BEGIN Passage

Jaikishan Parmar, Sr. Equity Research Analyst, Angel Broking Ltd
For Q1FY21, Indusind bank advance grew 4 YoY and declined 4% sequentially. Deposit grew sequentially 5%. NII grew 16% YoY, while other income declined by 9%, primarily owing to the plunge in core fees income. Contained opex helped bank to report a 13% increase in pre-provision profit. However, 5 fold jump in provision dented PAT, which plunges 64%YoY.
Moratorium loan book decline in line with peers now stands at 16%, Bank took total COVID led provision worth of Rs.1203cr, which is 0.6%. NPA sequentially decline from 0.91% to 0.86% due to an increase in the provision coverage ratio. Bank also announced that it will raise Rs3,288 crore through a preferential issue of shares to its promoter Hinduja group and other institutional investors. We expect capital raising will help the bank to improve capital adequacy ratio (CAR) and maintaining a higher CAR in uncertain times is positive. IndusInd bank trades at 1x BV of Q1FY21, which is much lower than the historical average. We believe the improvement in valuation will depend on RoE improvement.

END Passage
BEGIN Entries supplied

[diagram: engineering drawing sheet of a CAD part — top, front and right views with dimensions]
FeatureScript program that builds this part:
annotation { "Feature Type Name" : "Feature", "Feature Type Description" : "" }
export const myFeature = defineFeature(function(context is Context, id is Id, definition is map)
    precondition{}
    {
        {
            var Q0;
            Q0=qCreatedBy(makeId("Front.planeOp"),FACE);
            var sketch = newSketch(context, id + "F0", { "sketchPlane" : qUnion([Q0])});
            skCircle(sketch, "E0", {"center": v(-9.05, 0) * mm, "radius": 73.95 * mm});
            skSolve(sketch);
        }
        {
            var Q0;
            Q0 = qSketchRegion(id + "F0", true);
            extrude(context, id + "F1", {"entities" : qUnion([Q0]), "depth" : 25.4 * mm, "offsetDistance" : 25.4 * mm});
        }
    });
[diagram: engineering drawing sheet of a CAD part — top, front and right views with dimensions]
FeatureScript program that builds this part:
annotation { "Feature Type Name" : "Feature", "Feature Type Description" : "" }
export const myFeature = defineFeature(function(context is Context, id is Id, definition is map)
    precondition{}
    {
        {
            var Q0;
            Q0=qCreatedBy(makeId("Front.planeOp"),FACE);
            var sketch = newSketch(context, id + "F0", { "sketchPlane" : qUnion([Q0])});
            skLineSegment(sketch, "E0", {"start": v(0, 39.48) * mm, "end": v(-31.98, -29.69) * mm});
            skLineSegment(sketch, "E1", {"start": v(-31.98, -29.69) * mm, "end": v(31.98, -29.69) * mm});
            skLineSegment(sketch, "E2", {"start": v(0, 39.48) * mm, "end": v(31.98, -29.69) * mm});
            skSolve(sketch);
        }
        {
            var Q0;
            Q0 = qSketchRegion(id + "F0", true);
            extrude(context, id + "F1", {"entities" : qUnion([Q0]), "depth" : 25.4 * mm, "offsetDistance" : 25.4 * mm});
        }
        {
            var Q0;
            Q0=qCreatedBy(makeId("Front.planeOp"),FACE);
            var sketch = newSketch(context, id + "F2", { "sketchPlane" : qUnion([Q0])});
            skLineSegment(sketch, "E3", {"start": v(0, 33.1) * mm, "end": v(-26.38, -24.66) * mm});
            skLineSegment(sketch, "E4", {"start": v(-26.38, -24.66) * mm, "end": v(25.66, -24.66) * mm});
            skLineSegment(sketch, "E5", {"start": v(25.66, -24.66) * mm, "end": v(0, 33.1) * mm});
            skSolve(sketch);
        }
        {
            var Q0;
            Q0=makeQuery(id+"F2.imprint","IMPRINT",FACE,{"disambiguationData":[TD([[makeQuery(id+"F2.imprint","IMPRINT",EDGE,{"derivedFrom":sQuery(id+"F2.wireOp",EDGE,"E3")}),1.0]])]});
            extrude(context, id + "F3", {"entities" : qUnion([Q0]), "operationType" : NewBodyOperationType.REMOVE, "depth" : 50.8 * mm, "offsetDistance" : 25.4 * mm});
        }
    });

END Entries supplied

--- What to work on ---
Extend the commentary on IndusInd Bank's Q1FY21 results, beginning after its final sentence. The records are separate from the commentary on IndusInd Bank and are unrelated to it.

--- Solved problem ---
Shares of INDUSIND BANK LTD. was last trading in BSE at Rs.526.9 as compared to the previous close of Rs. 506.4. The total number of shares traded during the day was 1051463 in over 27662 trades.
The stock hit an intraday high of Rs. 529.1 and intraday low of 511.05. The net turnover during the day was Rs. 548346452.